> **PROMPT**
Whenever a line below includes the string "space", show it.

Excerpts from a dataset
※
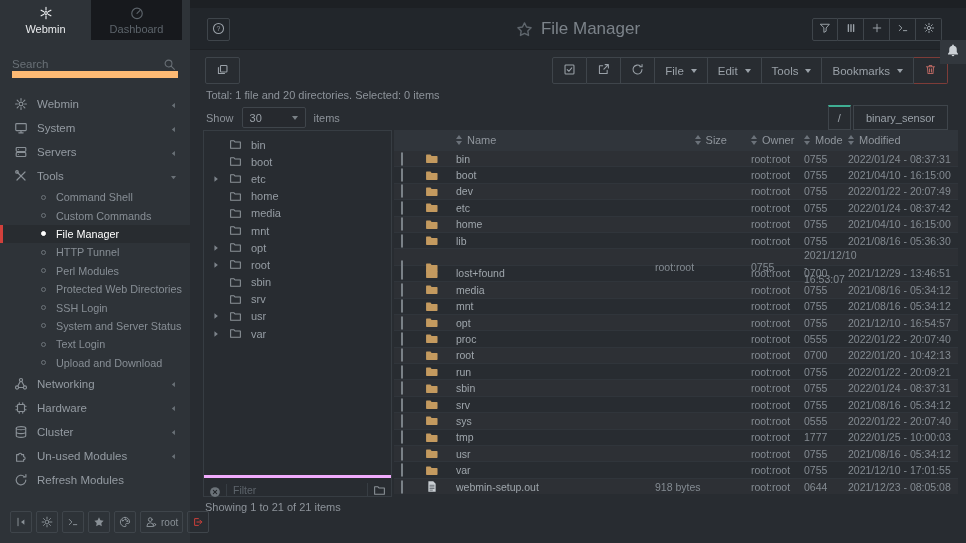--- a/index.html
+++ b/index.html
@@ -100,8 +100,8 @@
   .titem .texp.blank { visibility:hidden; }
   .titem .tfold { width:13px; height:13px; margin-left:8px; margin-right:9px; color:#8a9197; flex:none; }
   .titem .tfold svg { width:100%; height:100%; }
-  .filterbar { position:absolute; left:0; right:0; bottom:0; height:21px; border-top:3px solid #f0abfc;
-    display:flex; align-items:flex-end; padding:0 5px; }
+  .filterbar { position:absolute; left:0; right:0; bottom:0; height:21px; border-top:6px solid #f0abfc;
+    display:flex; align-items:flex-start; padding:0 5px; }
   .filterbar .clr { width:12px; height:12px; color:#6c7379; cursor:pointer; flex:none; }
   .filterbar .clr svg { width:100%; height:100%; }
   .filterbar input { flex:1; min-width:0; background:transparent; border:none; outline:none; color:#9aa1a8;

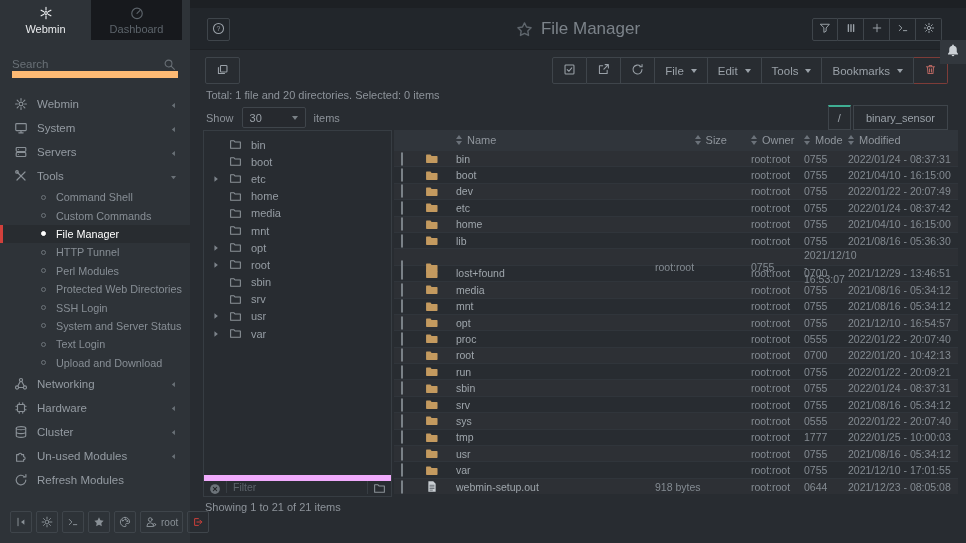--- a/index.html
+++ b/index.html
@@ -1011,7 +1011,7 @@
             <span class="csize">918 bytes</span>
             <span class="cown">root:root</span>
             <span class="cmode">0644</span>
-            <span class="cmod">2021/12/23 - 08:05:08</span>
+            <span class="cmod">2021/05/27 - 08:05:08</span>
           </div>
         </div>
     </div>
※
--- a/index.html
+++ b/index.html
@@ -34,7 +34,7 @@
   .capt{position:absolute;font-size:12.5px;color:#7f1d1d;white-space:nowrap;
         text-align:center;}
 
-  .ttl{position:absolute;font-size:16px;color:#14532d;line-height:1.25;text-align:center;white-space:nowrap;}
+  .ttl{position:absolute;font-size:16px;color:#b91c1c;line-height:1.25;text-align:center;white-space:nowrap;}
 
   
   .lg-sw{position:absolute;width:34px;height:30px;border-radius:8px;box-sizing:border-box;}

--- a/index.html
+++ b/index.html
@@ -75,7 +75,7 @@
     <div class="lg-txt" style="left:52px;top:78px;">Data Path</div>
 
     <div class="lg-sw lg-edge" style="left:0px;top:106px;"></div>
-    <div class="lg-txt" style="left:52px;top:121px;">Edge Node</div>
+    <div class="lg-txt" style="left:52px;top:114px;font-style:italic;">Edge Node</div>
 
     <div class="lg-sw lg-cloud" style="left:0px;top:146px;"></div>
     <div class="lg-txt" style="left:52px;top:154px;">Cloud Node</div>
※
> **SOLUTION BELOW**
   .capt{position:absolute;font-size:12.5px;color:#7f1d1d;white-space:nowrap;
-  .ttl{position:absolute;font-size:16px;color:#14532d;line-height:1.25;text-align:center;white-space:nowrap;}
+  .ttl{position:absolute;font-size:16px;color:#b91c1c;line-height:1.25;text-align:center;white-space:nowrap;}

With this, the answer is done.